Sep
6
iPhone Economics Based on the iPhone Lifestyle
September 6, 2007 |
Apple (AAPL) announced yesterday that they are lowering the price of their iPhone (which only runs on the ATT Wireless (T) network), adding WiFi to their iPods, and allowing people to download iTunes at Starbucks (SBUX) locations. While it shows a bit of weakness on the Apple side, it also shows that they may be readying themselves to address a broader market (those who don’t drop $600 at once on their phone, but would be willing to pay something below the physiological $500 barrier).
There you go. Three companies that are trying to grab between $2000 and $3000* of every person they serve per year (amazing, considering those folks may be earning only $40,000 to $80,000/year, some of them students!). They are trying to convert as many people into the happy back lit person portrayed in the iPod adds, with a Starbucks paper cup on their hands.
Financially, I like industry alliances, they strengthen the position of their components. It makes them customer-sticky: customers don’t abandon the brand because it would mean changing everything else they use. The only problem: I do not own these stocks in the long therm: too bad, since both T and AAPL have done well recently. However, I have been trading T for the last two days with some success. I have traded SBUX in the past. And I have benefited from their competitors: Research In Motion (RIMM) – an excellent stock that has been on of my day-trading workhorses this week.
I think these three companies: ATT, Starbucks, and Apple got the idea right. They may have to tweak the execution plan a bit here and there, but they will succeed. I will keep watching them and I may want to gain a long term position in them if I can grab them at a good price.

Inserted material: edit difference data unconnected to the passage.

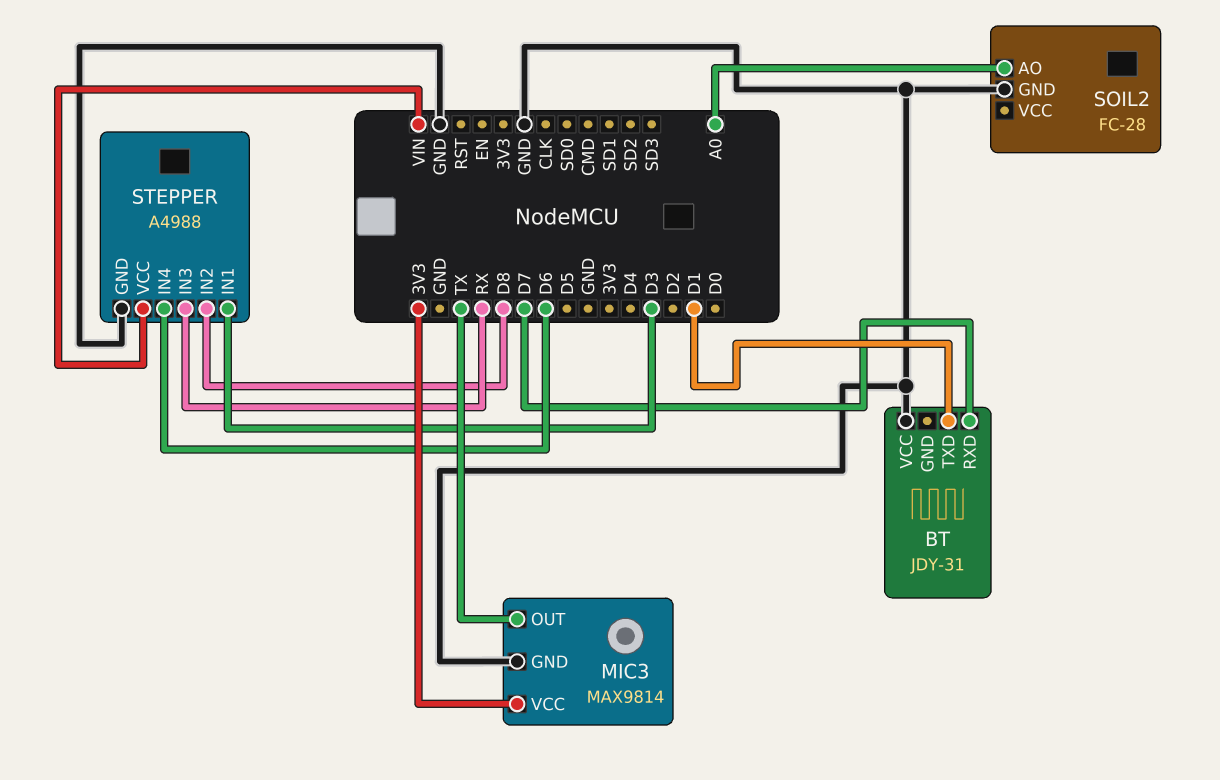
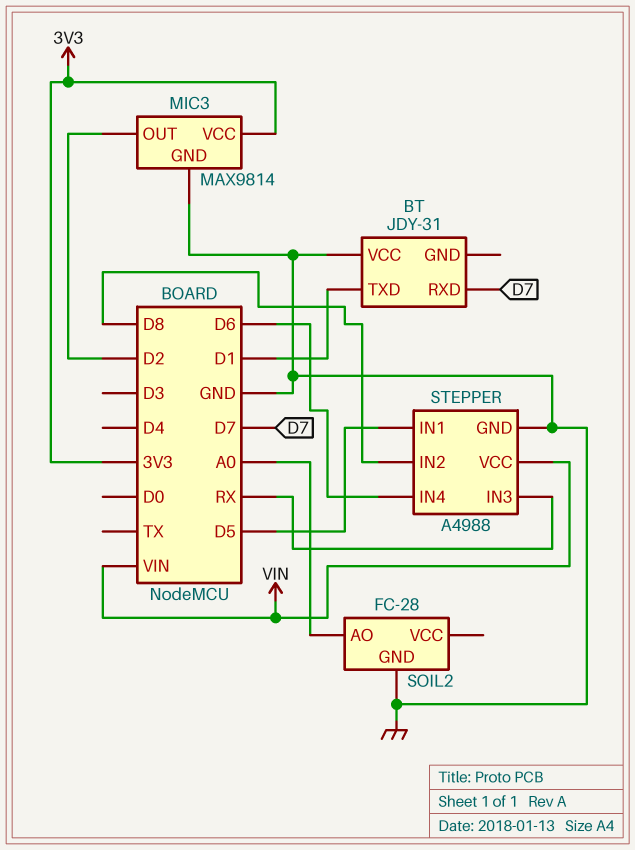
MIC3 pin OUT: TX -> D2
STEPPER pin IN1: D3 -> D5

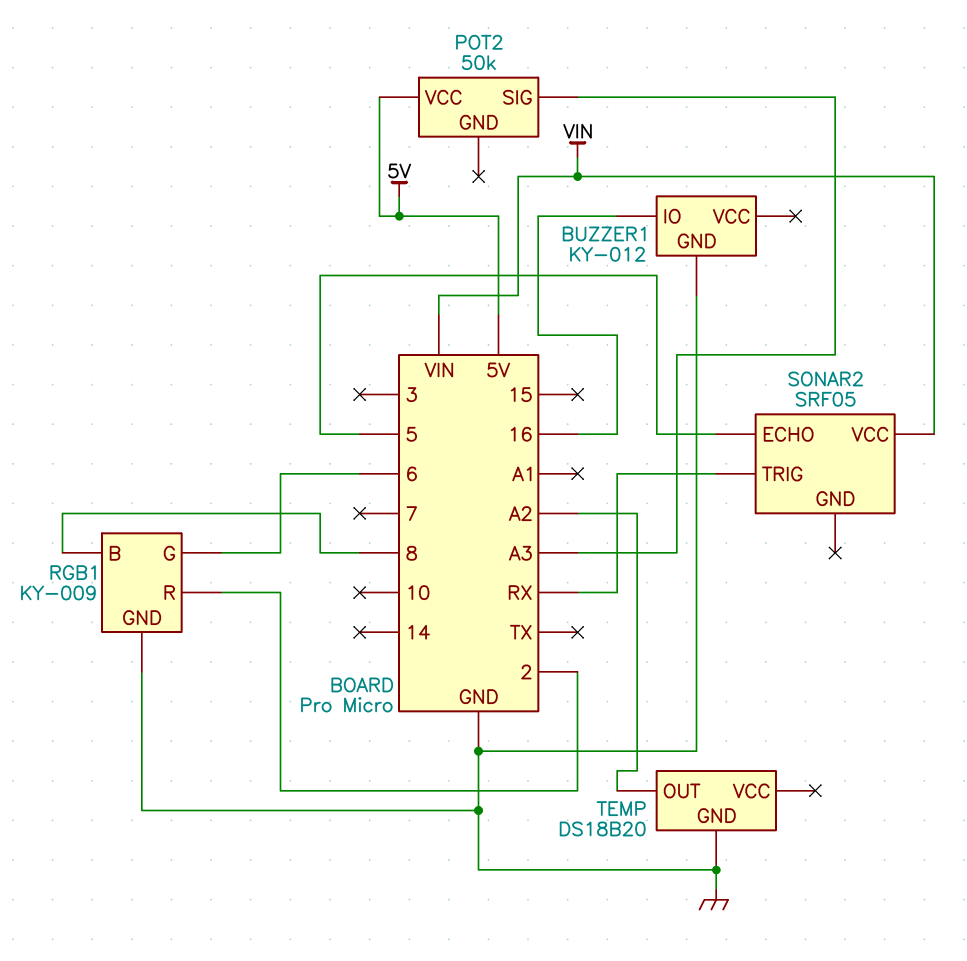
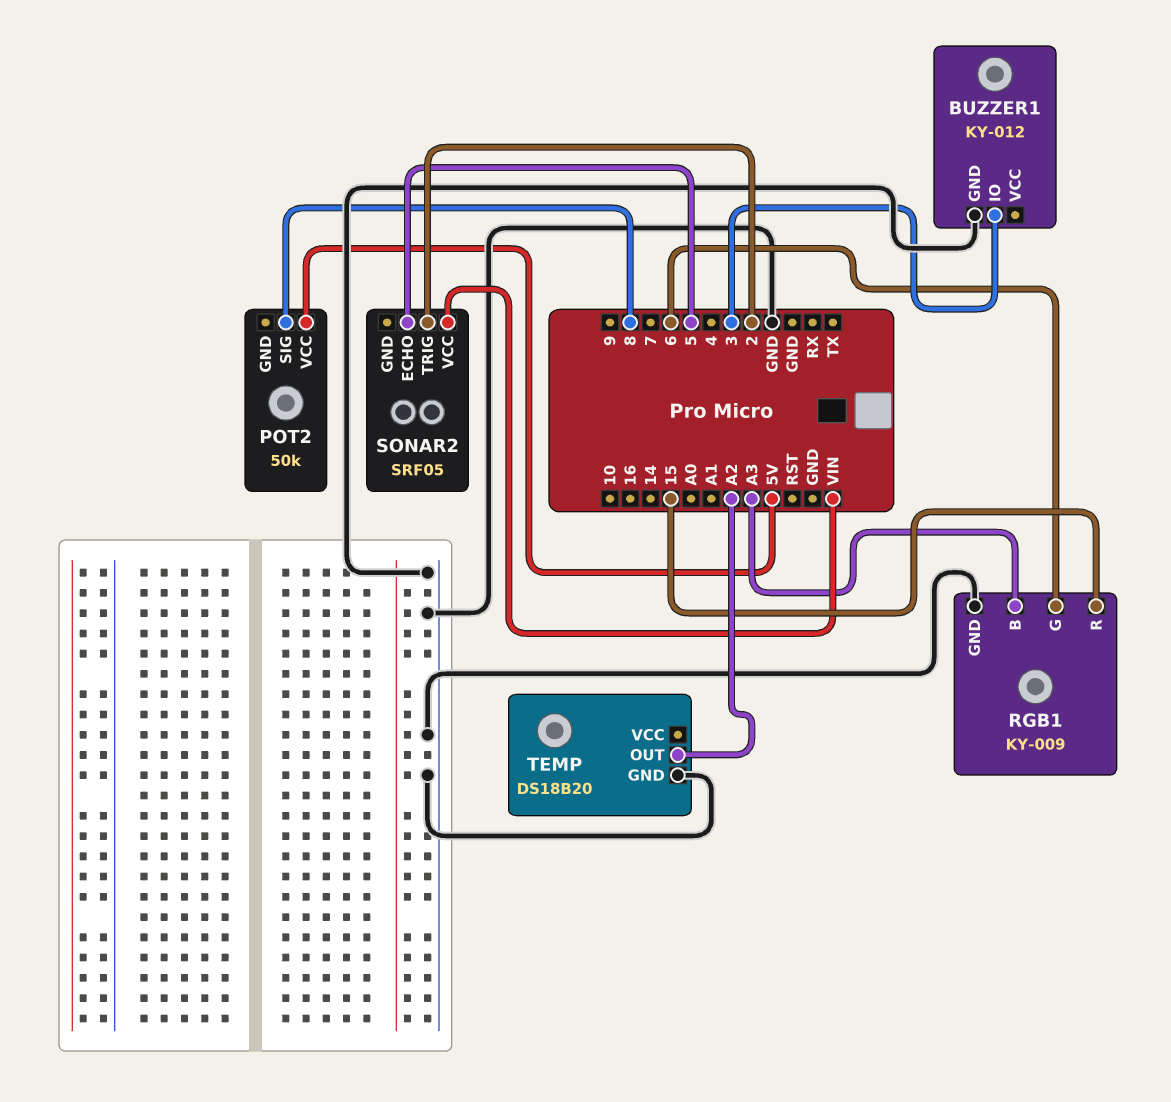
BUZZER1 pin IO: 16 -> 3
POT2 pin SIG: A3 -> 8
RGB1 pin B: 8 -> A3
RGB1 pin R: 2 -> 15
SONAR2 pin TRIG: RX -> 2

The bad news and the questions:
- People will be able to buy iPhone-like devices (no phone capability), which may leave some users out of ATT.
- Can ATT upgrade their network to be of the same or better quality than the Verizon Wireless network? In the end, people need good, reliable bandwidth to sustain all of those cool features advertised by Apple.
- We do not know how fast Starbucks will be able to grow.
- We do not know how much people will be able to pay for these mobile devices. $400 is already a large amount for a hand held device. Could the masses sustain this price?